Cases for Study and Discussion

Case 1 Theft of a Title for an Ethics Text

Seven years ago, Victor published what has become a popular ethics textbook called Ethics with Applications. The book is now in its third edition. Looking through flyers for new ethics texts, he sees one with exactly the same title as his. Dismayed, he immediately contacts his editor, who tells him that titles, unfortunately, cannot be copyrighted but are fair game for anyone who wants to use them. Victor angrily writes both the publisher and the authors of the other text, complaining that they have stolen his title. They never answer him, and he remains extremely upset. He would never knowingly steal someone’s title and can’t understand their action. Even though what they did is legal, are they morally obligated not to use Victor’s title? Why, or why not? Should they at least apologize for doing so? Is there anything else they could do to make things right, or do they need to? Why, or why not? If titles cannot be copyrighted, then can this be considered stealing? Why, or why not? Is this an important or trivial issue, to your way of thinking? Why, or why not?

Case 2 Stealing Food

During wartime, Katia and her family have been starving because their town has been bombed and is under siege. She breaks into someone’s house, finds food in the kitchen, and steals it for her family. Is she justified in stealing in this instance? Why, or why not? Be specific. Would it make any difference if it were during peacetime but times were hard, and Katia couldn’t get a job and earn money to buy food? Why, or why not?

Case 3 Looting

During riots in various cities throughout the United States, many poor people looted TV and appliance stores for items they said they were denied by a corrupt society that segregated and oppressed them. Some of them said that such items were not really luxuries because most Americans had them. Do you believe that this stealing was justified or not? Why? If not, how does it differ from stealing food? Is there anything to the poor people’s arguments? Why, or why not? Are there any times when you would justify stealing? If not, why not? If so, when? Be specific.

Case 4 Changing of a Will

Leroy died suddenly, leaving behind him Margaret, his wife, who was suffering from atherosclerosis (hardening of the arteries) of the brain, for whom he had cared devotedly because she was practically an invalid. In his will, he left his substantial estate to her, to go upon her death to his side of the family. He had actually earned all the money because Margaret had never gone to work. Margaret’s sister, Anne, and her husband, Eric, an attorney, agreed to take care of her, putting her into a skilled nursing facility near their home for which all expenses were paid from Leroy’s estate. While she was still alive, they changed Margaret’s will, splitting the estate 40/60 in favor of her side of the family. They had a doctor certify that she was mentally competent to make such a change, but Leroy’s family, who had visited her, noticed that she was capable of very little in the way of decision making. As longtime friends of Anne and Eric, they had trusted them not to do anything improper. When they learned that Anne and Eric had changed Leroy’s will under what they felt to be very shady circumstances, they accused them of stealing.
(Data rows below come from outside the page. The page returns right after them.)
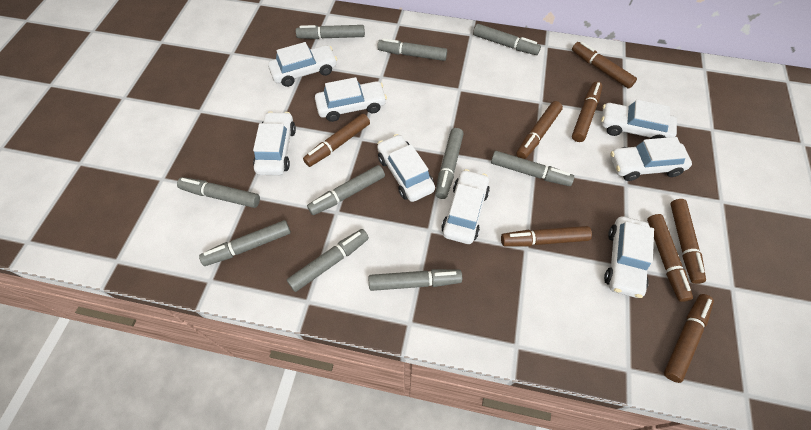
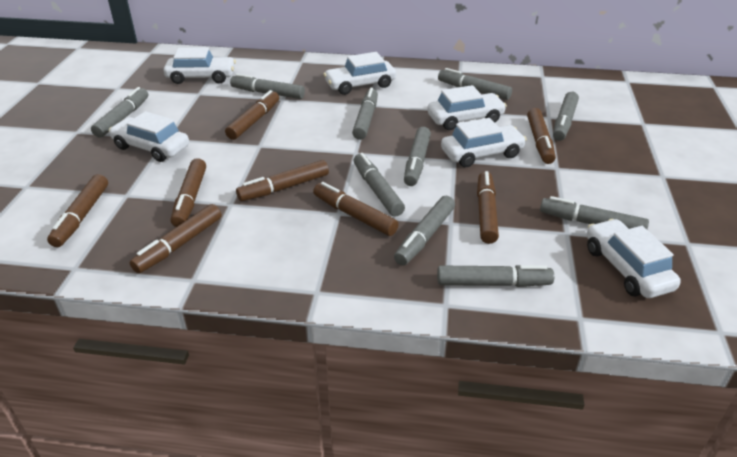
white car: [253,111,296,175] [268,42,337,87] [315,77,387,122] [377,134,435,202] [441,169,490,244] [601,99,677,139] [604,216,654,298] [610,137,692,181] = 8 -> [109,111,189,162] [164,47,236,84] [323,52,396,95] [427,85,507,130] [441,118,527,167] [587,219,681,298] = 6

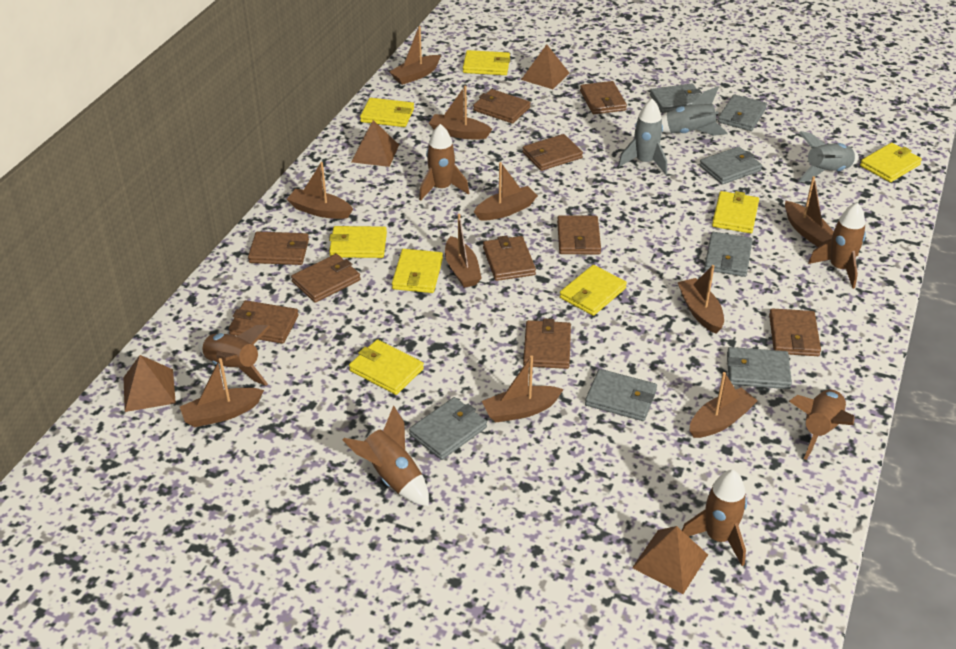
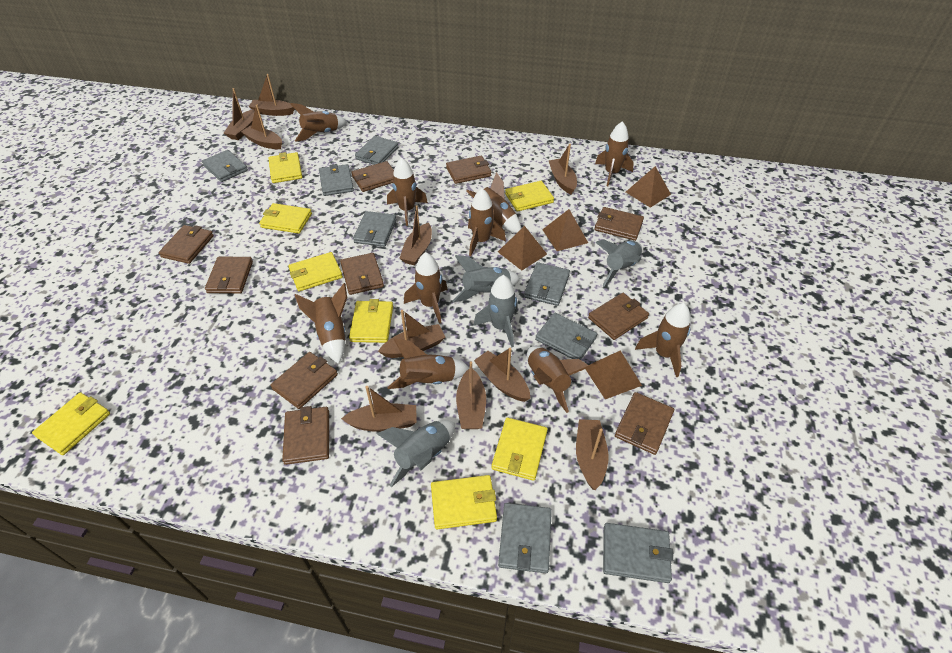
brown rocket: [198,325,271,386] [343,406,429,506] [419,124,469,201] [682,470,747,566] [789,389,855,460] [808,202,866,289] = 6 -> [290,103,347,142] [295,283,347,364] [387,157,428,226] [387,338,469,389] [404,252,448,324] [466,172,521,233] [468,188,506,256] [527,346,590,413] [595,121,634,186] [635,303,691,377] = 10
grey rocket: [618,99,667,175] [661,87,728,136] [798,131,859,182] = 3 -> [377,420,455,487] [453,255,521,302] [473,275,518,348] [595,239,642,287] = 4
grey wallet: [409,397,487,460] [585,369,657,421] [650,84,702,113] [699,146,762,185] [704,232,752,277] [718,94,767,131] [727,347,792,389] = 7 -> [202,150,248,182] [319,164,354,196] [353,211,397,247] [355,136,399,165] [498,503,552,573] [524,262,570,306] [535,313,597,360] [603,523,673,583] = 8

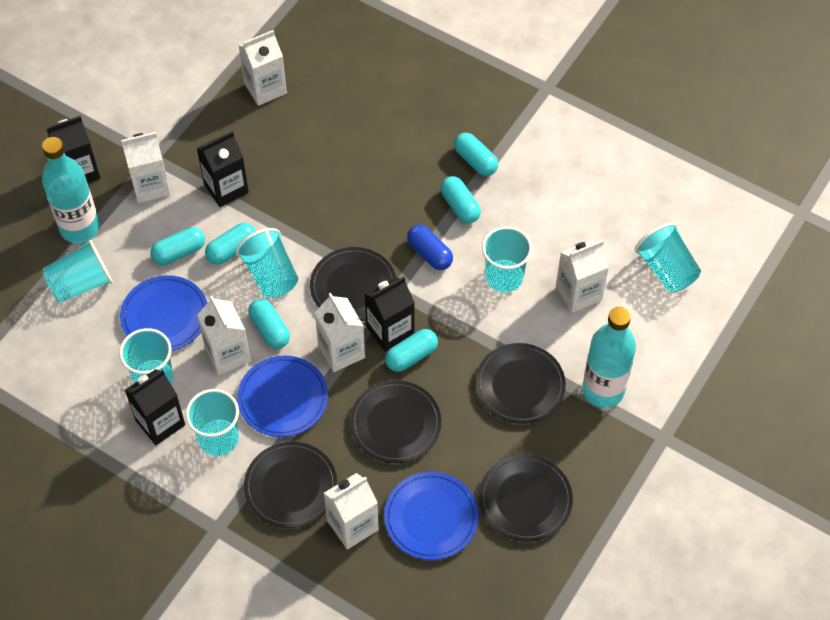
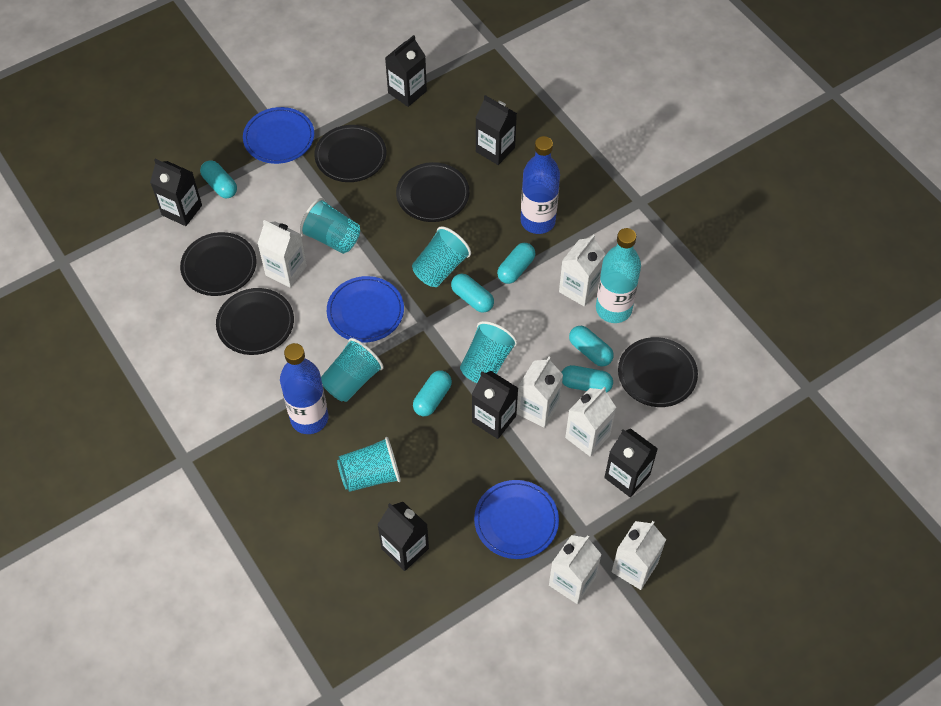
black carton: [46,116,100,183] [125,369,185,445] [196,131,249,207] [365,277,415,352] = 4 -> [150,159,202,226] [377,502,429,571] [385,35,427,107] [472,371,518,439] [476,95,517,165] [604,428,658,497] = 6
blue bottle: none = 0 -> [280,343,328,434] [521,136,560,234] = 2
blue capsule: [407,225,453,270] = 1 -> none = 0
turquoise bottle: [42,137,100,243] [582,307,636,408] = 2 -> [596,228,641,323] = 1
turquoise cup: [42,240,113,303] [119,328,173,384] [186,389,239,456] [236,228,298,298] [482,226,532,292] [635,223,701,292] = 6 -> [300,198,360,254] [321,338,384,402] [337,437,401,492] [412,226,471,287] [460,321,517,383] = 5

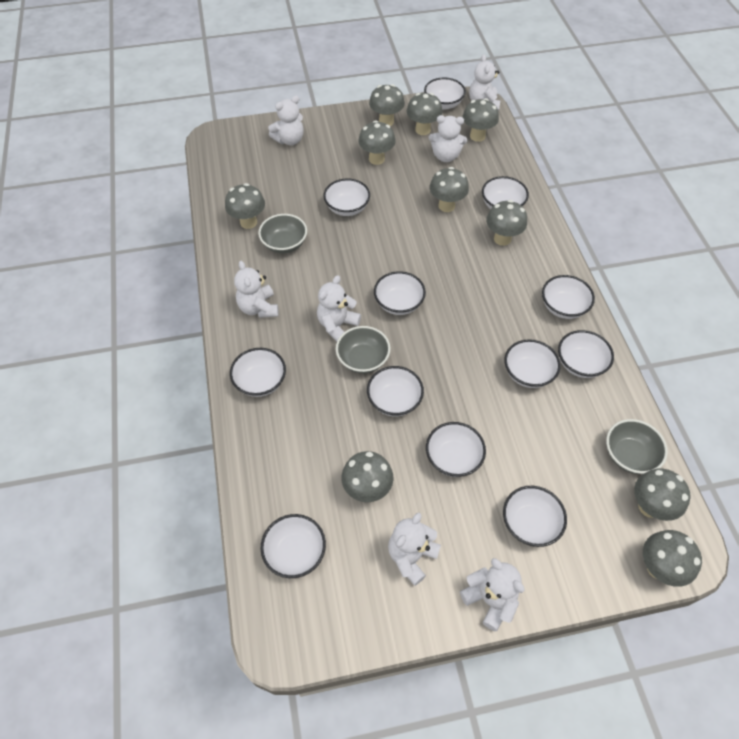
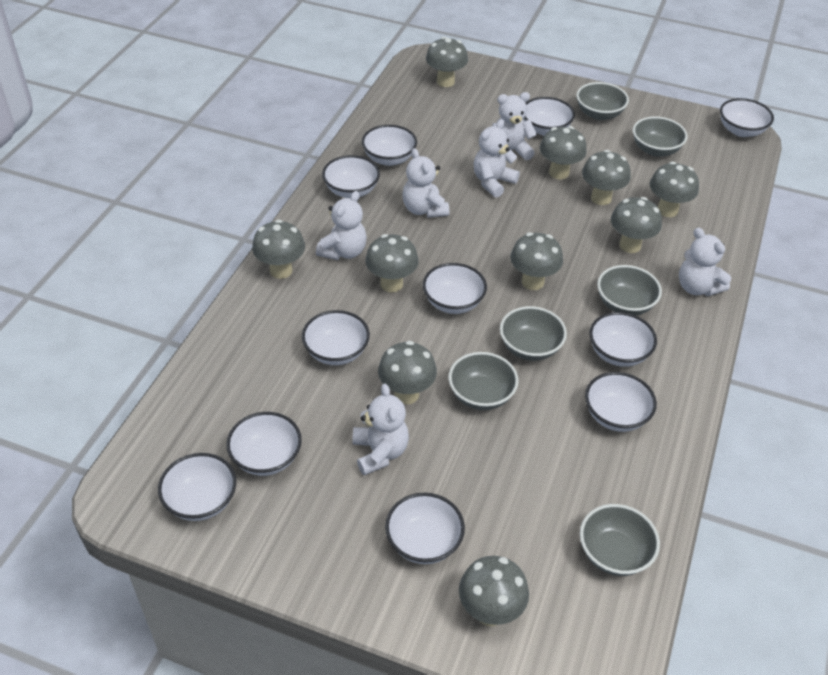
grey bowl: [258,214,307,254] [336,326,391,374] [606,419,668,474] = 3 -> [448,352,519,410] [500,306,567,361] [576,82,629,120] [580,504,660,576] [597,265,662,315] [633,116,688,157] = 6
white bowl: [230,348,286,397] [261,514,326,578] [323,179,370,216] [367,366,424,417] [374,271,426,315] [424,78,466,110] [426,422,486,477] [482,176,529,209] [503,486,567,547] [504,339,561,388] [542,275,595,319] [558,330,614,378] = 12 -> [158,453,236,521] [226,412,302,476] [302,310,370,365] [322,155,380,198] [362,125,417,166] [385,493,465,564] [423,263,487,314] [523,97,575,136] [585,372,657,432] [589,312,657,367] [720,98,774,137] = 11
white teddy bear: [234,261,278,318] [268,96,304,145] [317,275,361,341] [388,513,441,586] [429,115,467,162] [460,558,525,631] [469,54,500,110] = 7 -> [316,191,367,260] [352,384,409,475] [402,148,449,218] [474,119,520,198] [492,92,537,160] [679,228,731,296] = 6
Do you believe that what Anne and Eric did was theft? Why, or why not? Do you feel they had a right to change Leroy’s will? Why, or why not? If they felt their side of the family had been wronged, was there anything that Anne and Eric could have done differently to rectify the problem? What, and why? This action ended a friendship of many years’ standing and caused hard feelings on both sides. Are such effects worth considering in such a situation? Why, or why not?